▶ **TASK TO CARRY OUT**
Reproduce the listing verbatim through the line with "As I sit here".
***** DATA TO PROCESS
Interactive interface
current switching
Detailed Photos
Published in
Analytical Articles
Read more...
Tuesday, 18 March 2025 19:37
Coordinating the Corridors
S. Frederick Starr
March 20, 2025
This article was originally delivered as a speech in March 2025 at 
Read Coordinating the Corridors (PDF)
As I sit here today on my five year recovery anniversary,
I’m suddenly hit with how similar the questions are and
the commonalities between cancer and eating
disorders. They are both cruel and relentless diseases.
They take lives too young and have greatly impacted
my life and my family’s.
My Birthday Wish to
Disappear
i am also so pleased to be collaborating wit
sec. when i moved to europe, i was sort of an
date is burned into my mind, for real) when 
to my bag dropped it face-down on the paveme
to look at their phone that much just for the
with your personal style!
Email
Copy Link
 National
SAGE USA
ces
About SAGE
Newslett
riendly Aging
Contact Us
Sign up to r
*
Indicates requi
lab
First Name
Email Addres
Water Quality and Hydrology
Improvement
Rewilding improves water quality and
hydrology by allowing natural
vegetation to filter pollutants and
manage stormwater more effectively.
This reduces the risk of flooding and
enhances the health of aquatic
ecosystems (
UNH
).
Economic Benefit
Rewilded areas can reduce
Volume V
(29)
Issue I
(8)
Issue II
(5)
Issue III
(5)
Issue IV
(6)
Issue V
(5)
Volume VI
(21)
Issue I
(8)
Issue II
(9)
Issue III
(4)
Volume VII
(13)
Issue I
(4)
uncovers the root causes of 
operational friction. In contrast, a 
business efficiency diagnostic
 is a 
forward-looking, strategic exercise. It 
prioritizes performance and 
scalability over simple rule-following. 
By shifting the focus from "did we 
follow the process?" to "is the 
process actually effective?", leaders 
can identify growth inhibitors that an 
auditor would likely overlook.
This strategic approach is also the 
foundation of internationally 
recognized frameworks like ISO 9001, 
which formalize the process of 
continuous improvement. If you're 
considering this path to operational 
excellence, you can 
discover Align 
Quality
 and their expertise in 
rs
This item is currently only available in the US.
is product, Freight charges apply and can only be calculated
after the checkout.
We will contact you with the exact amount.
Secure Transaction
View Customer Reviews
**********
▶ **EXPECTED OUTPUT**
Interactive interface
current switching
Detailed Photos
Published in
Analytical Articles
Read more...
Tuesday, 18 March 2025 19:37
Coordinating the Corridors
S. Frederick Starr
March 20, 2025
This article was originally delivered as a speech in March 2025 at 
Read Coordinating the Corridors (PDF)
As I sit here today on my five year recovery anniversary,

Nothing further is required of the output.